The Royal National Institute of Blind People (RNIB), the leading UK charity working for blind and partially sighted people, is launching a direct marketing campaign featuring characters from well-known children’s books, including The Gruffalo.
The campaign was created by integrated agency Kitcatt Nohr Alexander Shaw and rolls out this month. Kitcatt Nohr was briefed to create a direct marketing campaign to raise funds for RNIB in the run up to Christmas. Donations generated by the campaign will help RNIB provide Talking Books for children with sight loss. The campaign targets existing and prospective RNIB donors.
The campaign aims to demonstrate how important it is that all children are able to enjoy the written word. RNIB Talking Books allow children with sight loss to experience the magic of reading. It follows on from other integrated brand work RNIB have undertaken to celebrate the 75th anniversary of the Talking Book Service. The outer of the direct mail pack shows an illustration from The Gruffalo with the character of the Gruffalo removed. It carries the line “No Gruffalo – oh no!”.
Inside, a letter explains that while some children will never get to see the Gruffalo, he can be brought to life in their imagination using RNIB Talking Books. A booklet contains images of other well-known books with their characters removed, including Alice from Alice’s Adventures in Wonderland and Tiny Tim from A Christmas Carol, and includes a testimonial from Ruth, aged 10, about how much she enjoys listening to talking books.
It costs around £4 million a year to run the RNIB Talking Book Service, and it can cost up to £2,500 to record a single Talking Book.

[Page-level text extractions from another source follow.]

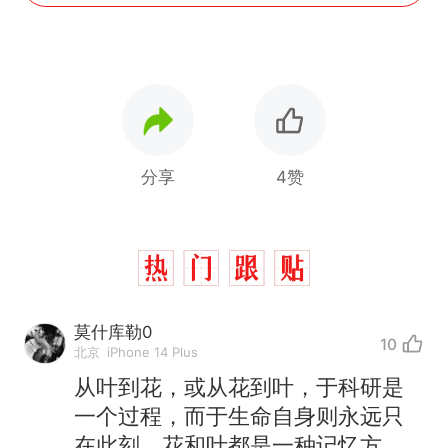
分享
4赞
莫什库勒0
10
北京
iPhone 14 Plus
那个在床头放菜刀的女孩，
从叶到花，或从花到叶，于科研是
热
因老师一句“跟我回家”改写了
一个过程，而于生命自身则永远只
人生
搬家报价570元，搬到楼下
新
在此刻。花和叶都是一种记忆方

Recipients of Kitcatt Nohr’s mail pack are asked to donate £10 to help fund the RNIB Talking Book Service and help children with sight loss to enjoy the pleasure of reading.
There are almost two million people with sight problems in the UK and it is predicted that by 2050 the numbers of people with sight loss will double to nearly 4 million. RNIB provides advice, support and practical products and services to help people live with sight loss. They offer a wide range of high quality, practical services and a lot of expertise.
They also campaign to improve the rights of blind and partially sighted people. Commenting on the campaign, Steve Greenberg, Head of Donor Development at RNIB said; “RNIB Talking Books can have a huge impact on a blind or partially sighted child’s life. We hope that Kitcatt Nohr’s highly creative campaign will help us to ensure we continue our RNIB Talking Book Service, so that many more children can enjoy the magic of reading.”